Das ist Quatsch. Ich schreibe nur, was ich mit eigenen Augen gesehen habe. Dafür verbürge ich mich. Ich habe dem SEM angeboten, ihnen mehr Beweise vorzulegen. Darauf sind sie nicht eingegangen.

Journalist und Terrorismusexperte Shams Ul-Haq (Bild: pd)

Journalist und Terrorismusexperte Shams Ul-Haq (Bild: pd)

Also ist der Bericht falsch?
Bei gewissen Vorkommnissen kommt Herr Féraud zum Schluss, dass der Einsatz körperlicher Gewalt «grundsätzlich unstatthaft» war. Ausserdem gab er Empfehlungen an das Asylzentrum Kreuzlingen ab: Ausweitung der Präsenz des Betreuungsdienstes auf die Nachtstunden und Weiterbildungen des Sicherheitspersonals im Umgang mit traumatisierten und renitenten Asylsuchenden. Ausserdem wurde ich wegen meiner verdeckten Recherche lediglich von zwei Privatpersonen und nicht von staatlicher Seite her angezeigt. Das spricht für sich.

Sie halten also an Ihren Vorwürfen fest?
Absolut. Ich weiss, was ich mit meinen Augen gesehen habe. Dass ich nach der Veröffentlichung des Artikels angezeigt wurde, gibt mir noch mehr Mut und bestätigt mich in meiner Arbeit.

Sie haben auch mehrere Monate verdeckt in der Winterthurer An’Nur-Moschee recherchiert, die mittlerweile geschlossen wurde.
Ich habe drei Monate in der Moschee gelebt. Ich habe die Behörden früh auf die islamistischen Tendenzen aufmerksam gemacht, die dort herrschten. Die sechs Verhaftungen und die Schliessung der Moschee erfolgten erst viel später. Das ist bedauerlich. Meiner Meinung nach müsste man solche Menschen schon viel früher aus dem Land weisen. Die Gesetze in der Schweiz, aber auch im ganzen Rest Europas sind viel zu lax.

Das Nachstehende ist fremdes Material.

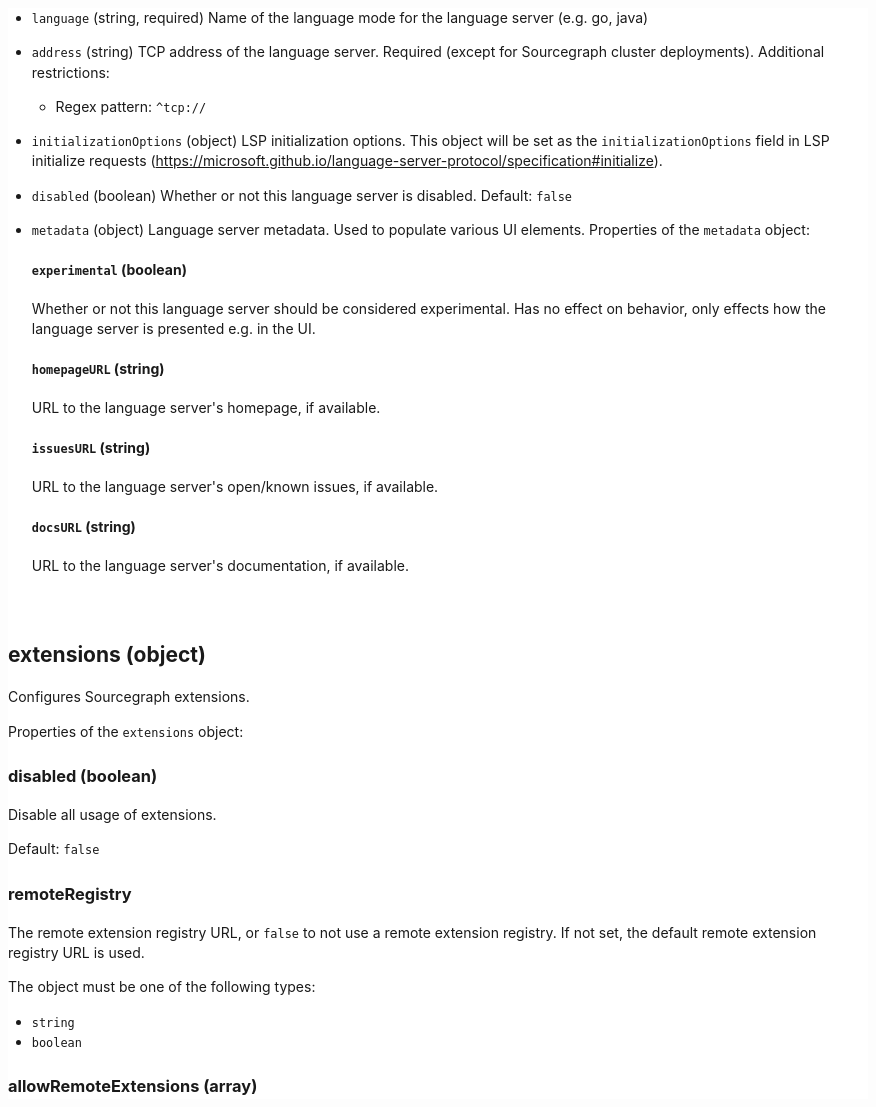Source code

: - `language` (string, required)
  Name of the language mode for the language server (e.g. go, java)

- `address` (string)
  TCP address of the language server. Required (except for Sourcegraph cluster deployments).
  Additional restrictions:

  - Regex pattern: `^tcp://`

- `initializationOptions` (object)
  LSP initialization options. This object will be set as the `initializationOptions` field in LSP initialize requests (https://microsoft.github.io/language-server-protocol/specification#initialize).

- `disabled` (boolean)
  Whether or not this language server is disabled.
  Default: `false`

- `metadata` (object)
  Language server metadata. Used to populate various UI elements.
  Properties of the `metadata` object:
  #### `experimental` (boolean)
  Whether or not this language server should be considered experimental. Has no effect on behavior, only effects how the language server is presented e.g. in the UI.
  #### `homepageURL` (string)
  URL to the language server's homepage, if available.
  #### `issuesURL` (string)
  URL to the language server's open/known issues, if available.
  #### `docsURL` (string)
  URL to the language server's documentation, if available.

<br/>

## extensions (object)

Configures Sourcegraph extensions.

Properties of the `extensions` object:

### disabled (boolean)

Disable all usage of extensions.

Default: `false`

### remoteRegistry

The remote extension registry URL, or `false` to not use a remote extension registry. If not set, the default remote extension registry URL is used.

The object must be one of the following types:

- `string`
- `boolean`

### allowRemoteExtensions (array)
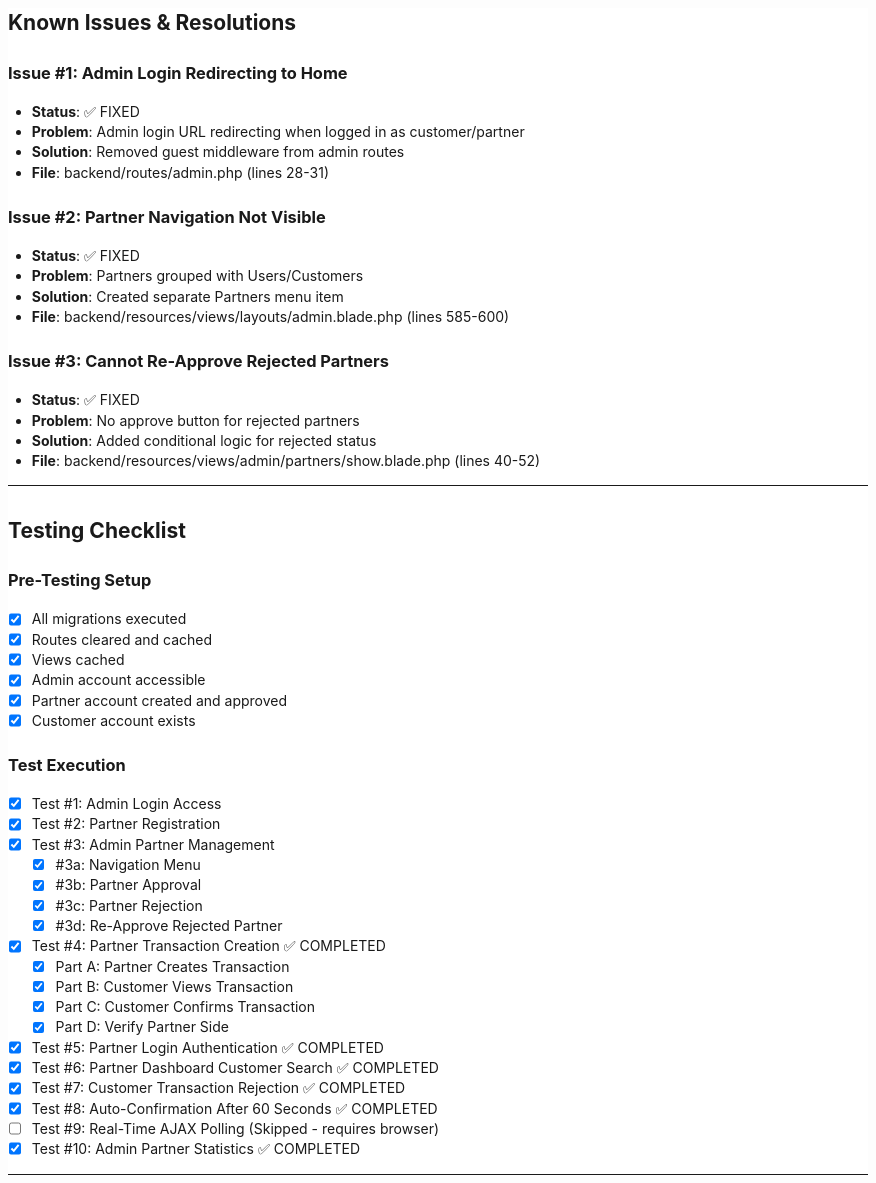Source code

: ## Known Issues & Resolutions

### Issue #1: Admin Login Redirecting to Home
- **Status**: ✅ FIXED
- **Problem**: Admin login URL redirecting when logged in as customer/partner
- **Solution**: Removed guest middleware from admin routes
- **File**: backend/routes/admin.php (lines 28-31)

### Issue #2: Partner Navigation Not Visible
- **Status**: ✅ FIXED
- **Problem**: Partners grouped with Users/Customers
- **Solution**: Created separate Partners menu item
- **File**: backend/resources/views/layouts/admin.blade.php (lines 585-600)

### Issue #3: Cannot Re-Approve Rejected Partners
- **Status**: ✅ FIXED
- **Problem**: No approve button for rejected partners
- **Solution**: Added conditional logic for rejected status
- **File**: backend/resources/views/admin/partners/show.blade.php (lines 40-52)

---

## Testing Checklist

### Pre-Testing Setup
- [x] All migrations executed
- [x] Routes cleared and cached
- [x] Views cached
- [x] Admin account accessible
- [x] Partner account created and approved
- [x] Customer account exists

### Test Execution
- [x] Test #1: Admin Login Access
- [x] Test #2: Partner Registration
- [x] Test #3: Admin Partner Management
  - [x] #3a: Navigation Menu
  - [x] #3b: Partner Approval
  - [x] #3c: Partner Rejection
  - [x] #3d: Re-Approve Rejected Partner
- [x] Test #4: Partner Transaction Creation ✅ COMPLETED
  - [x] Part A: Partner Creates Transaction
  - [x] Part B: Customer Views Transaction
  - [x] Part C: Customer Confirms Transaction
  - [x] Part D: Verify Partner Side
- [x] Test #5: Partner Login Authentication ✅ COMPLETED
- [x] Test #6: Partner Dashboard Customer Search ✅ COMPLETED
- [x] Test #7: Customer Transaction Rejection ✅ COMPLETED
- [x] Test #8: Auto-Confirmation After 60 Seconds ✅ COMPLETED
- [ ] Test #9: Real-Time AJAX Polling (Skipped - requires browser)
- [x] Test #10: Admin Partner Statistics ✅ COMPLETED

---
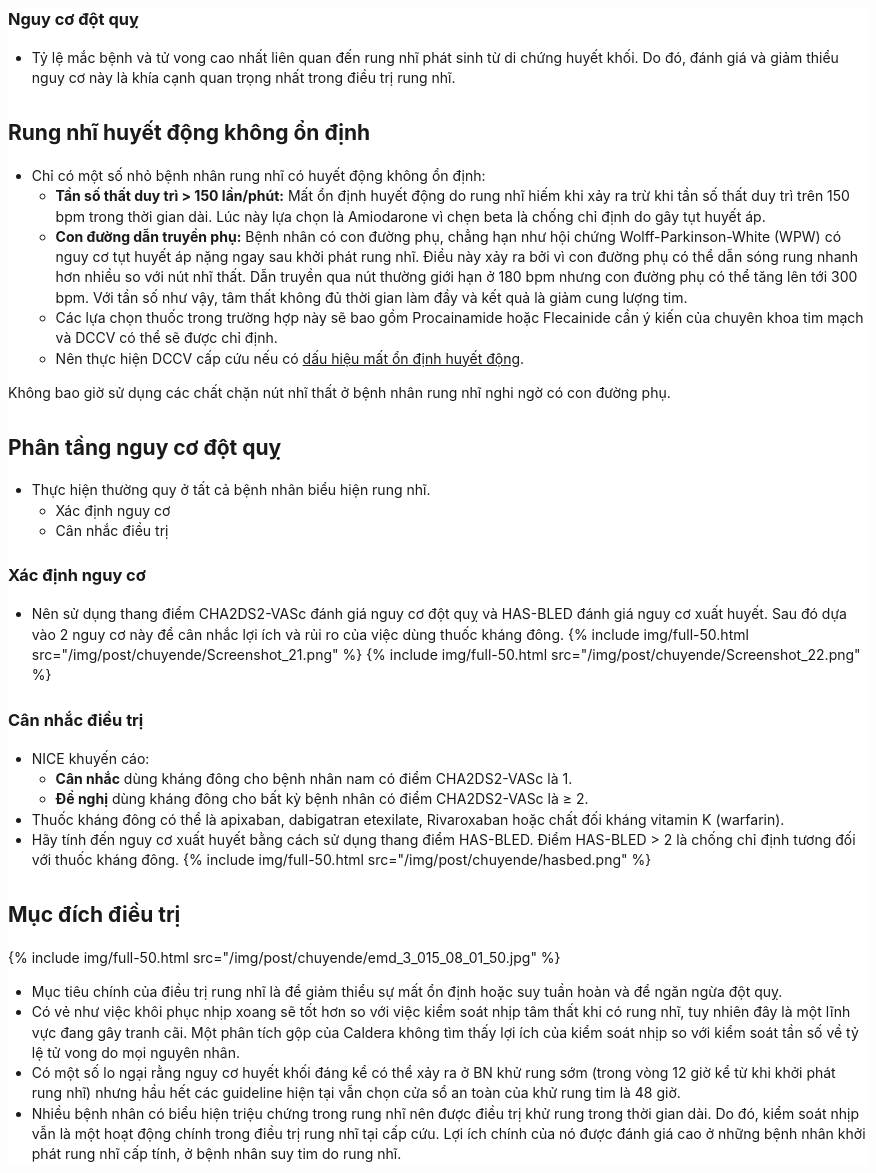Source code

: 
### Nguy cơ đột quỵ
- Tỷ lệ mắc bệnh và tử vong cao nhất liên quan đến rung nhĩ phát sinh từ di chứng huyết khối. Do đó, đánh giá và giảm thiểu nguy cơ này là khía cạnh quan trọng nhất trong điều trị rung nhĩ.


## Rung nhĩ huyết động không ổn định
- Chỉ có một số nhỏ bệnh nhân rung nhĩ có huyết động không ổn định:
	- **Tần số thất duy trì > 150 lần/phút:** Mất ổn định huyết động do rung nhĩ hiếm khi xảy ra trừ khi tần số thất duy trì trên 150 bpm trong thời gian dài. Lúc này lựa chọn là Amiodarone vì chẹn beta là chống chỉ định do gây tụt huyết áp.
	- **Con đường dẫn truyền phụ:** Bệnh nhân có con đường phụ, chẳng hạn như hội chứng Wolff-Parkinson-White (WPW) có nguy cơ tụt huyết áp nặng ngay sau khởi phát rung nhĩ. Điều này xảy ra bởi vì con đường phụ có thể dẫn sóng rung nhanh hơn nhiều so với nút nhĩ thất. Dẫn truyền qua nút thường giới hạn ở 180 bpm nhưng con đường phụ có thể tăng lên tới 300 bpm. Với tần số như vậy, tâm thất không đủ thời gian làm đầy và kết quả là giảm cung lượng tim.
	- Các lựa chọn thuốc trong trường hợp này sẽ bao gồm Procainamide hoặc Flecainide cần ý kiến của chuyên khoa tim mạch và DCCV có thể sẽ được chỉ định.
	- Nên thực hiện DCCV cấp cứu nếu có [dấu hiệu mất ổn định huyết động](https://hieuphan2708.github.io/eml/rung-nhi#m%E1%BA%A5t-%E1%BB%95n-%C4%91%E1%BB%8Bnh-huy%E1%BA%BFt-%C4%91%E1%BB%99ng).
<div class="alert alert-dark" role="alert">
  Không bao giờ sử dụng các chất chặn nút nhĩ thất ở bệnh nhân rung nhĩ nghi ngờ có con đường phụ.
</div>

## Phân tầng nguy cơ đột quỵ
- Thực hiện thường quy ở tất cả bệnh nhân biểu hiện rung nhĩ.
	- Xác định nguy cơ
	- Cân nhắc điều trị

### Xác định nguy cơ
- Nên sử dụng thang điểm CHA2DS2-VASc đánh giá nguy cơ đột quỵ và HAS-BLED đánh giá nguy cơ xuất huyết. Sau đó dựa vào 2 nguy cơ này để cân nhắc lợi ích và rủi ro của việc dùng thuốc kháng đông.
{% include img/full-50.html src="/img/post/chuyende/Screenshot_21.png" %}
{% include img/full-50.html src="/img/post/chuyende/Screenshot_22.png" %}

### Cân nhắc điều trị
- NICE khuyến cáo:
	- **Cân nhắc** dùng kháng đông cho bệnh nhân nam có điểm CHA2DS2-VASc là 1.
	- **Đề nghị** dùng kháng đông cho bất kỳ bệnh nhân có điểm CHA2DS2-VASc là ≥ 2.
- Thuốc kháng đông có thể là apixaban, dabigatran etexilate, Rivaroxaban hoặc chất đối kháng vitamin K (warfarin).
- Hãy tính đến nguy cơ xuất huyết bằng cách sử dụng thang điểm HAS-BLED. Điểm HAS-BLED > 2 là chống chỉ định tương đối với thuốc kháng đông.
{% include img/full-50.html src="/img/post/chuyende/hasbed.png" %}

## Mục đích điều trị 
{% include img/full-50.html src="/img/post/chuyende/emd_3_015_08_01_50.jpg" %}
- Mục tiêu chính của điều trị rung nhĩ là để giảm thiểu sự mất ổn định hoặc suy tuần hoàn và để ngăn ngừa đột quỵ.
- Có vẻ như việc khôi phục nhịp xoang sẽ tốt hơn so với việc kiểm soát nhịp tâm thất khi có rung nhĩ, tuy nhiên đây là một lĩnh vực đang gây tranh cãi. Một phân tích gộp của Caldera không tìm thấy lợi ích của kiểm soát nhịp so với kiểm soát tần số về tỷ lệ tử vong do mọi nguyên nhân.
- Có một số lo ngại rằng nguy cơ huyết khối đáng kể có thể xảy ra ở BN khử rung sớm (trong vòng 12 giờ kể từ khi khởi phát rung nhĩ) nhưng hầu hết các guideline hiện tại vẫn chọn cửa sổ an toàn của khử rung tim là 48 giờ.
- Nhiều bệnh nhân có biểu hiện triệu chứng trong rung nhĩ nên được điều trị khử rung trong thời gian dài. Do đó, kiểm soát nhịp vẫn là một hoạt động chính trong điều trị rung nhĩ tại cấp cứu. Lợi ích chính của nó được đánh giá cao ở những bệnh nhân khởi phát rung nhĩ cấp tính, ở bệnh nhân suy tim do rung nhĩ.
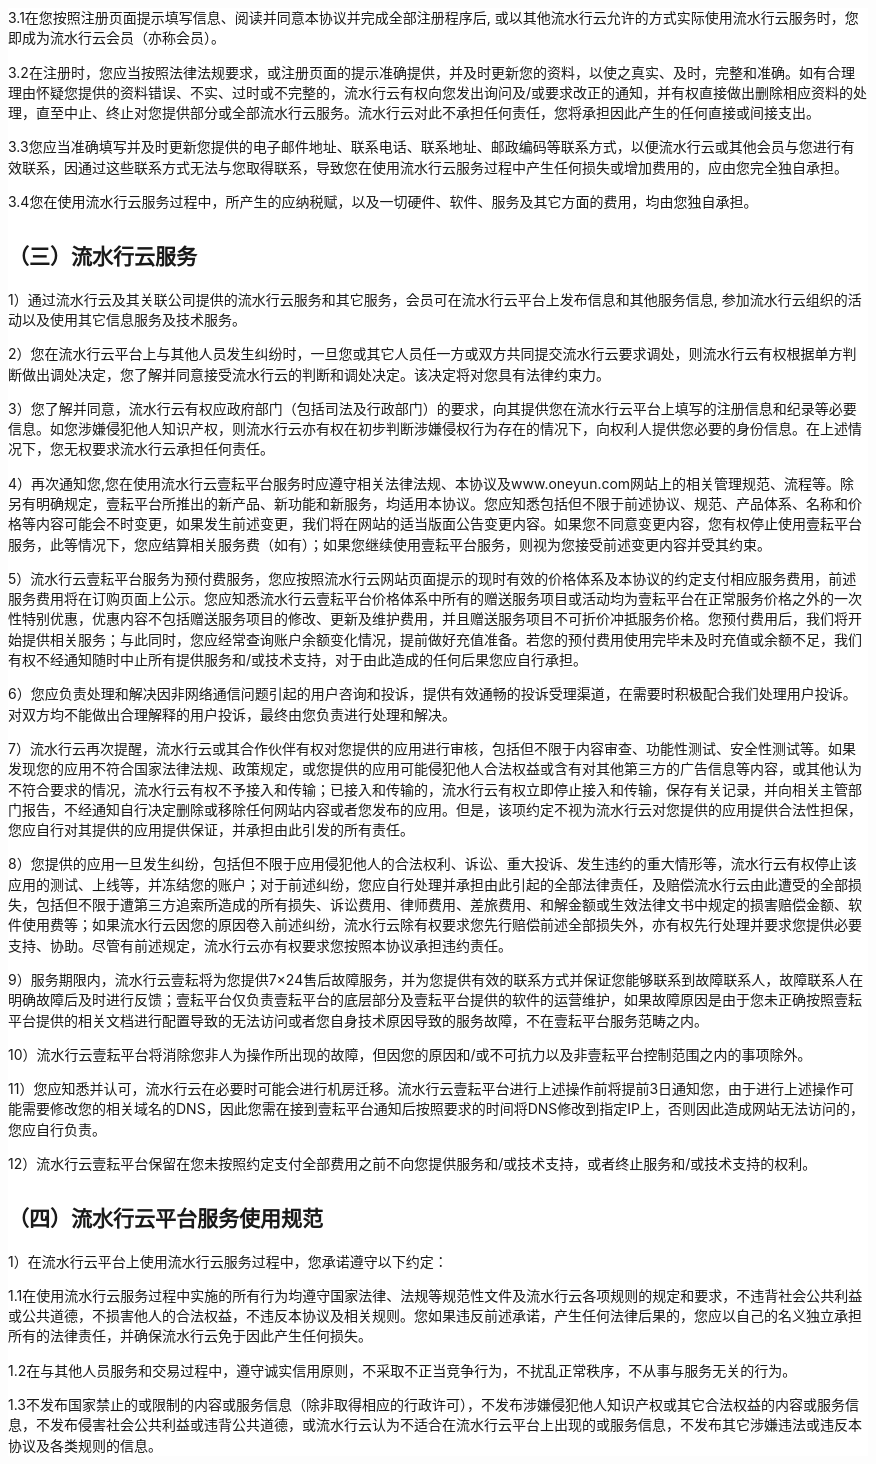 3.1在您按照注册页面提示填写信息、阅读并同意本协议并完成全部注册程序后, 或以其他流水行云允许的方式实际使用流水行云服务时，您即成为流水行云会员（亦称会员）。

3.2在注册时，您应当按照法律法规要求，或注册页面的提示准确提供，并及时更新您的资料，以使之真实、及时，完整和准确。如有合理理由怀疑您提供的资料错误、不实、过时或不完整的，流水行云有权向您发出询问及/或要求改正的通知，并有权直接做出删除相应资料的处理，直至中止、终止对您提供部分或全部流水行云服务。流水行云对此不承担任何责任，您将承担因此产生的任何直接或间接支出。

3.3您应当准确填写并及时更新您提供的电子邮件地址、联系电话、联系地址、邮政编码等联系方式，以便流水行云或其他会员与您进行有效联系，因通过这些联系方式无法与您取得联系，导致您在使用流水行云服务过程中产生任何损失或增加费用的，应由您完全独自承担。

3.4您在使用流水行云服务过程中，所产生的应纳税赋，以及一切硬件、软件、服务及其它方面的费用，均由您独自承担。

（三）流水行云服务
------------------

1）通过流水行云及其关联公司提供的流水行云服务和其它服务，会员可在流水行云平台上发布信息和其他服务信息, 参加流水行云组织的活动以及使用其它信息服务及技术服务。

2）您在流水行云平台上与其他人员发生纠纷时，一旦您或其它人员任一方或双方共同提交流水行云要求调处，则流水行云有权根据单方判断做出调处决定，您了解并同意接受流水行云的判断和调处决定。该决定将对您具有法律约束力。

3）您了解并同意，流水行云有权应政府部门（包括司法及行政部门）的要求，向其提供您在流水行云平台上填写的注册信息和纪录等必要信息。如您涉嫌侵犯他人知识产权，则流水行云亦有权在初步判断涉嫌侵权行为存在的情况下，向权利人提供您必要的身份信息。在上述情况下，您无权要求流水行云承担任何责任。

4）再次通知您,您在使用流水行云壹耘平台服务时应遵守相关法律法规、本协议及www.oneyun.com网站上的相关管理规范、流程等。除另有明确规定，壹耘平台所推出的新产品、新功能和新服务，均适用本协议。您应知悉包括但不限于前述协议、规范、产品体系、名称和价格等内容可能会不时变更，如果发生前述变更，我们将在网站的适当版面公告变更内容。如果您不同意变更内容，您有权停止使用壹耘平台服务，此等情况下，您应结算相关服务费（如有）；如果您继续使用壹耘平台服务，则视为您接受前述变更内容并受其约束。

5）流水行云壹耘平台服务为预付费服务，您应按照流水行云网站页面提示的现时有效的价格体系及本协议的约定支付相应服务费用，前述服务费用将在订购页面上公示。您应知悉流水行云壹耘平台价格体系中所有的赠送服务项目或活动均为壹耘平台在正常服务价格之外的一次性特别优惠，优惠内容不包括赠送服务项目的修改、更新及维护费用，并且赠送服务项目不可折价冲抵服务价格。您预付费用后，我们将开始提供相关服务；与此同时，您应经常查询账户余额变化情况，提前做好充值准备。若您的预付费用使用完毕未及时充值或余额不足，我们有权不经通知随时中止所有提供服务和/或技术支持，对于由此造成的任何后果您应自行承担。

6）您应负责处理和解决因非网络通信问题引起的用户咨询和投诉，提供有效通畅的投诉受理渠道，在需要时积极配合我们处理用户投诉。对双方均不能做出合理解释的用户投诉，最终由您负责进行处理和解决。

7）流水行云再次提醒，流水行云或其合作伙伴有权对您提供的应用进行审核，包括但不限于内容审查、功能性测试、安全性测试等。如果发现您的应用不符合国家法律法规、政策规定，或您提供的应用可能侵犯他人合法权益或含有对其他第三方的广告信息等内容，或其他认为不符合要求的情况，流水行云有权不予接入和传输；已接入和传输的，流水行云有权立即停止接入和传输，保存有关记录，并向相关主管部门报告，不经通知自行决定删除或移除任何网站内容或者您发布的应用。但是，该项约定不视为流水行云对您提供的应用提供合法性担保，您应自行对其提供的应用提供保证，并承担由此引发的所有责任。

8）您提供的应用一旦发生纠纷，包括但不限于应用侵犯他人的合法权利、诉讼、重大投诉、发生违约的重大情形等，流水行云有权停止该应用的测试、上线等，并冻结您的账户；对于前述纠纷，您应自行处理并承担由此引起的全部法律责任，及赔偿流水行云由此遭受的全部损失，包括但不限于遭第三方追索所造成的所有损失、诉讼费用、律师费用、差旅费用、和解金额或生效法律文书中规定的损害赔偿金额、软件使用费等；如果流水行云因您的原因卷入前述纠纷，流水行云除有权要求您先行赔偿前述全部损失外，亦有权先行处理并要求您提供必要支持、协助。尽管有前述规定，流水行云亦有权要求您按照本协议承担违约责任。

9）服务期限内，流水行云壹耘将为您提供7×24售后故障服务，并为您提供有效的联系方式并保证您能够联系到故障联系人，故障联系人在明确故障后及时进行反馈；壹耘平台仅负责壹耘平台的底层部分及壹耘平台提供的软件的运营维护，如果故障原因是由于您未正确按照壹耘平台提供的相关文档进行配置导致的无法访问或者您自身技术原因导致的服务故障，不在壹耘平台服务范畴之内。

10）流水行云壹耘平台将消除您非人为操作所出现的故障，但因您的原因和/或不可抗力以及非壹耘平台控制范围之内的事项除外。

11）您应知悉并认可，流水行云在必要时可能会进行机房迁移。流水行云壹耘平台进行上述操作前将提前3日通知您，由于进行上述操作可能需要修改您的相关域名的DNS，因此您需在接到壹耘平台通知后按照要求的时间将DNS修改到指定IP上，否则因此造成网站无法访问的，您应自行负责。

12）流水行云壹耘平台保留在您未按照约定支付全部费用之前不向您提供服务和/或技术支持，或者终止服务和/或技术支持的权利。

（四）流水行云平台服务使用规范
------------------------------

1）在流水行云平台上使用流水行云服务过程中，您承诺遵守以下约定：

1.1在使用流水行云服务过程中实施的所有行为均遵守国家法律、法规等规范性文件及流水行云各项规则的规定和要求，不违背社会公共利益或公共道德，不损害他人的合法权益，不违反本协议及相关规则。您如果违反前述承诺，产生任何法律后果的，您应以自己的名义独立承担所有的法律责任，并确保流水行云免于因此产生任何损失。

1.2在与其他人员服务和交易过程中，遵守诚实信用原则，不采取不正当竞争行为，不扰乱正常秩序，不从事与服务无关的行为。

1.3不发布国家禁止的或限制的内容或服务信息（除非取得相应的行政许可），不发布涉嫌侵犯他人知识产权或其它合法权益的内容或服务信息，不发布侵害社会公共利益或违背公共道德，或流水行云认为不适合在流水行云平台上出现的或服务信息，不发布其它涉嫌违法或违反本协议及各类规则的信息。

Nachdem bekannt wurde, dass Sie in Winterthur verdeckt recherchiert hatten, gab es Morddrohungen gegen Sie. Weshalb tun Sie sich das an? Was motiviert Sie?
Egal wohin ich auf der Welt reise, überall werden Muslime mit Terroristen gleichgesetzt. Ebenso ergeht es den Deutschen mit den Nazis. Das ist schlicht falsch, und gegen solche Bilder gilt es anzukämpfen. Der Islam ist friedlich. Die Islamisten werfen ein schlechtes Licht auf die ganze Religion. Unter Dschihad verstehe ich Folgendes: Die Menschen müssen aufgeklärt werde. Niemand darf jemand anderem etwas Schlechtes antun. Das ist der wahre Dschihad.